Given data:
──────
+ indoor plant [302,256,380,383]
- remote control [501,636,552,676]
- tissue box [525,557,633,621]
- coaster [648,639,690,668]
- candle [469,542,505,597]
──────
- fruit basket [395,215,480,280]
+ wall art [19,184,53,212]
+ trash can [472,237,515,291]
──────
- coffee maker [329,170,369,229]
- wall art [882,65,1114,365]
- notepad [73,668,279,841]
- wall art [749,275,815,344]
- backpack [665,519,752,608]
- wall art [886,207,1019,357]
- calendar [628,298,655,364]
──────
What is needed:
Exact duplication is required for the lines above, from the line that contains "- fruit basket [395,215,480,280]" to the line that contains "trash can [472,237,515,291]", inclusive; omit all others.

Task answer:
- fruit basket [395,215,480,280]
+ wall art [19,184,53,212]
+ trash can [472,237,515,291]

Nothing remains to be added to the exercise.